The American department store will continue its slow and painful death unless drastic steps are taken.
That's the takeaway from new research out of real-estate research firm Green Street Advisers, which estimates the nation's department stores averaged a paltry $165 in sales per square foot last year, a 24% decline since 2006. That abysmal total likely reflects the consumer shift toward buying apparel and home goods online, therefore making a trip to a three-level Macy's (M - Get Report) or J.C. Penney (JCP - Get Report) bricks-and-mortar store increasingly unnecessary.
For department stores to boost their sales per square foot, which is vital in driving profits due to the high rents an anchor store such as Macy's pays, Green Street proposes a drastic measure. The firm says the department store sector needs to shed about 800 locations in the U.S, or one-fifth of all anchor space in U.S. malls, in order to reach the productivity levels they had a decade ago.
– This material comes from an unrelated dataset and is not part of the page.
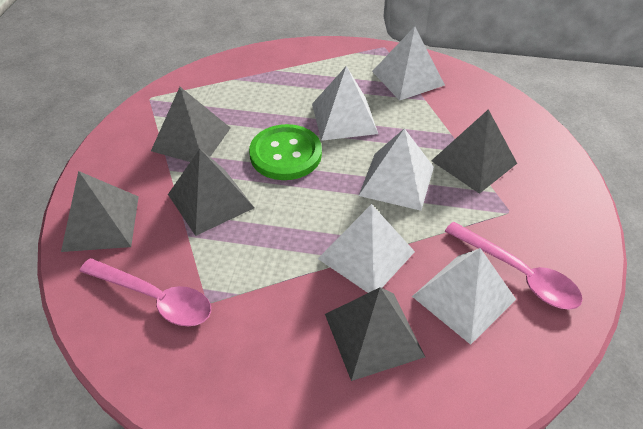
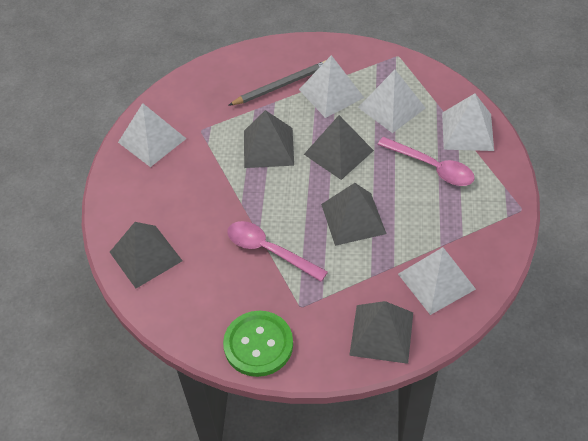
grey pencil: 0 -> 1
Sears Holdings Corp. (SHLD) would need to shutter roughly 300, or 43% of its Sears stores, to recapture the sales per square foot it had in 2006, estimates Green Street. Meantime, J.C. Penney would have to close 320 locations, or 31% of its store base. By comparison, Macy's, which has been one of the more aggressive department stores to close under-performing locations in recent years, would only need to eliminate a further 70 sites, or 9% of its base.
For their part, department stores are doing everything they can to try to turn things around.
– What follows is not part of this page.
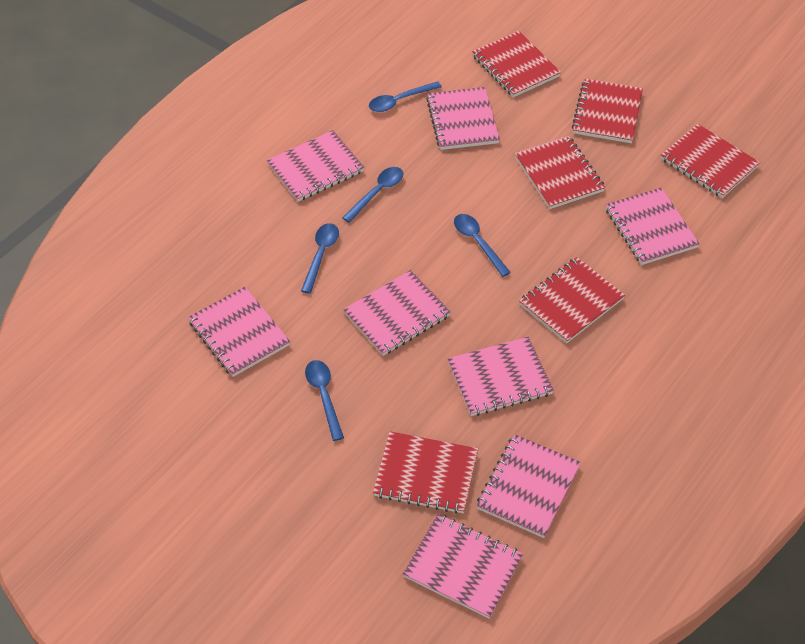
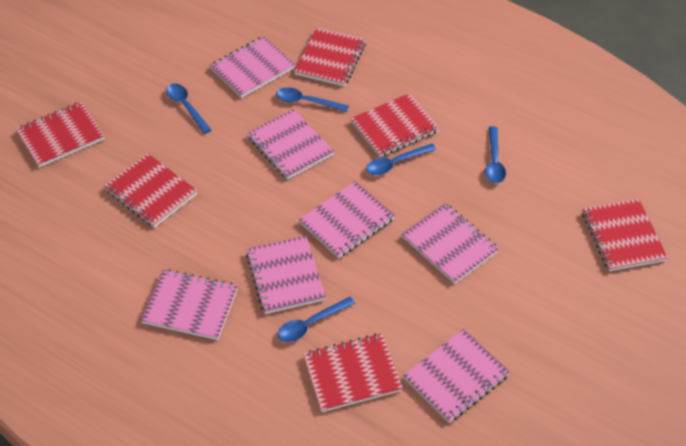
pink notebook: 8 -> 7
Macy's is currently in the process of closing 35 stores this spring. After the stores are shuttered, Macy's will operate about 730 stores in the U.S., down from 858 in 2006. The company is also investing to revamp its very best locations, adding traffic drivers such as expanded cosmetics sections with personalized customer service and Best Buy (BBY - Get Report) electronics shops.
More recently, the company has opened up its new Backstage outlet concept inside of its full-priced Macy's stores. "The off-price concept has been real popular," a Macy's cashier at a Long Island, NY store told TheStreet after the below photo was snapped.
Meanwhile, J.C. Penney plans to close seven stores this year, leaving it with 1,013 stores in the U.S. vs. 1,033 in 2006. Similar to Macy's, J.C. Penney is overhauling the look of its stores in an attempt to attract more customers. The company recently started selling appliances at certain locations, while continuing to open up Sephora cosmetics shops and emphasizing salon services in its regular weekly marketing.
Struggling Sears is mostly relying on aggressive store closures to stem the tide in productivity as a weakened financial state has left it unable to invest in the appearance of its stores. The company said recently it will close 10 of its namesake locations (as well as 68 Kmarts) by the summer, leaving it with about 695 mall-based Sears locations. In 2006, Sears had 861 mall locations.